Dashboards & Track & Trace:
- Utilize dashboards within your application to monitor the status of e-invoices in real-time.
- Track the acceptance or rejection of e-invoices by ZATCA, allowing for prompt identification and resolution of any issues.
Corrective Actions & Automated Notifications:
- Implement functionalities within your system to enable swift corrective actions in case of e-invoice rejections.
- Automate the process of sending email notifications to buyers upon successful e-invoice approval.
Compliance with ZATCA Phase Two is mandatory for all businesses subject to e-invoicing regulations. By implementing the aforementioned processes, businesses can achieve seamless integration with the ZATCA platform, ensure regulatory compliance, and benefit from efficient e-invoicing practices.

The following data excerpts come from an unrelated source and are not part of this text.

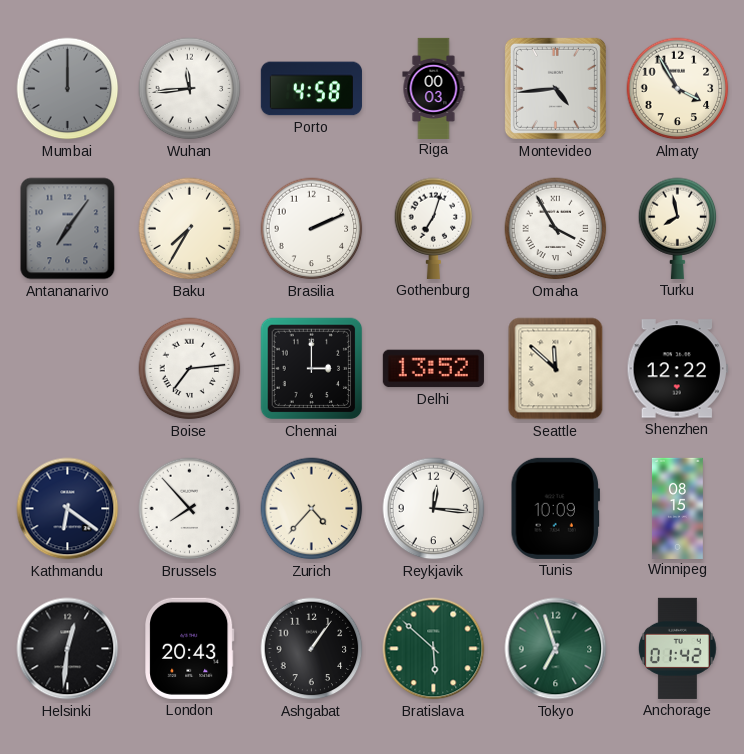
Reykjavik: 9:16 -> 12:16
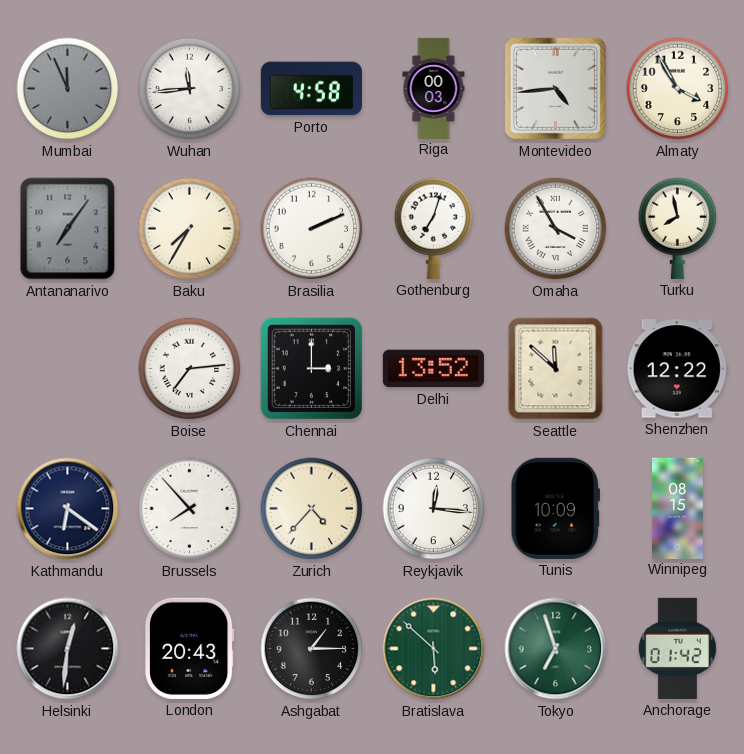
Mumbai: 12:00 -> 11:56
Ashgabat: 1:06 -> 1:15
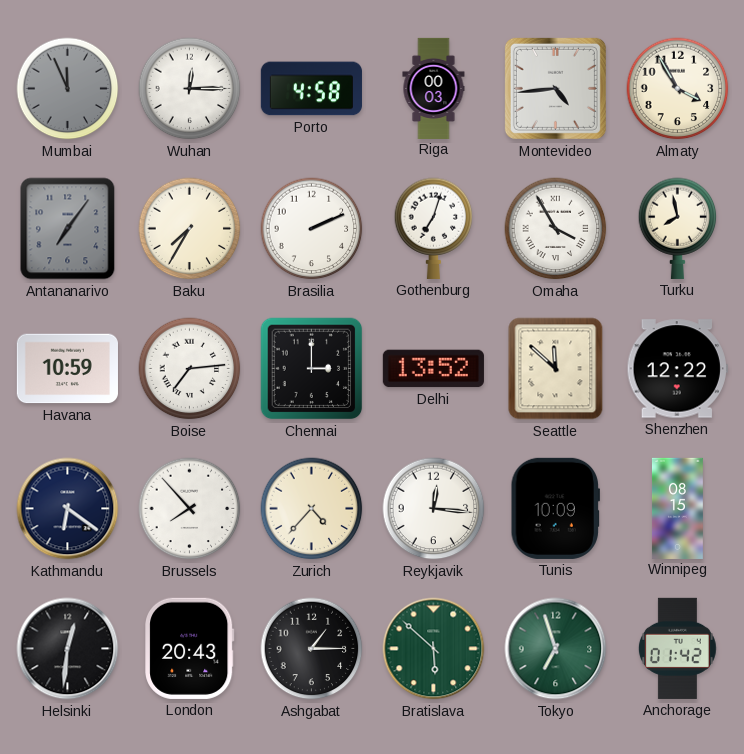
Wuhan: 11:44 -> 12:15
Havana: none -> 10:59
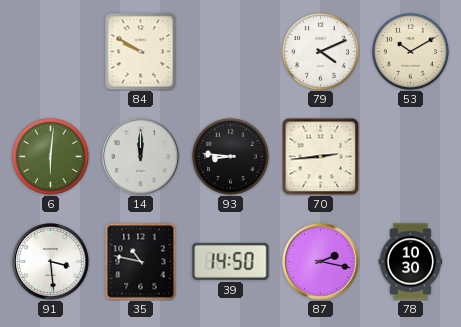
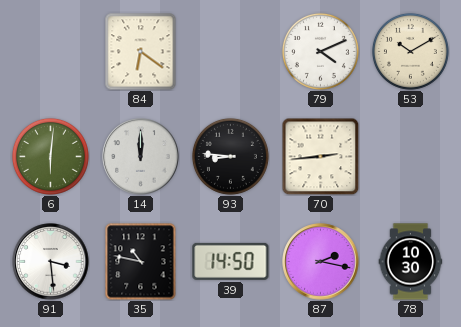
84: 9:50 -> 6:21
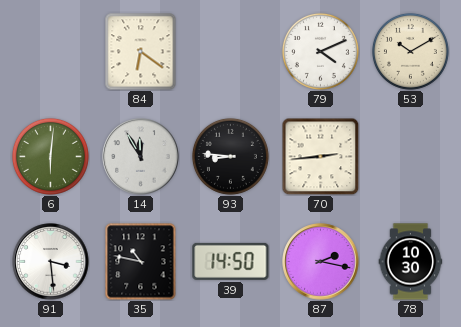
14: 12:00 -> 11:55
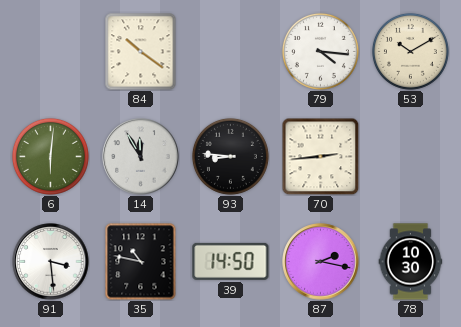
84: 6:21 -> 10:21
79: 4:11 -> 4:16
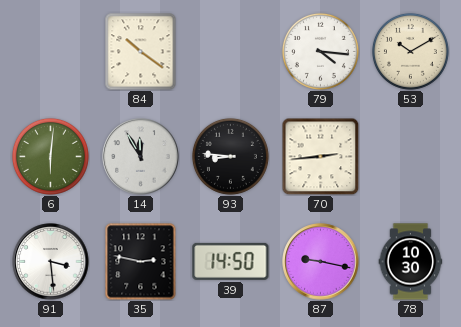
35: 10:47 -> 2:47
87: 2:17 -> 9:17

Additional Points to Consider:
- Regularly consult ZATCA’s official website and resources for any updates or changes in the regulations.
- Seek expert guidance from qualified consultants or system integrators to ensure a smooth and successful ZATCA Phase Two implementation.
- Invest in robust security measures to protect sensitive data throughout the e-invoicing process.
By proactively addressing ZATCA Phase Two requirements, businesses can ensure they remain compliant while also paving the way for a more efficient and transparent financial ecosystem in Saudi Arabia.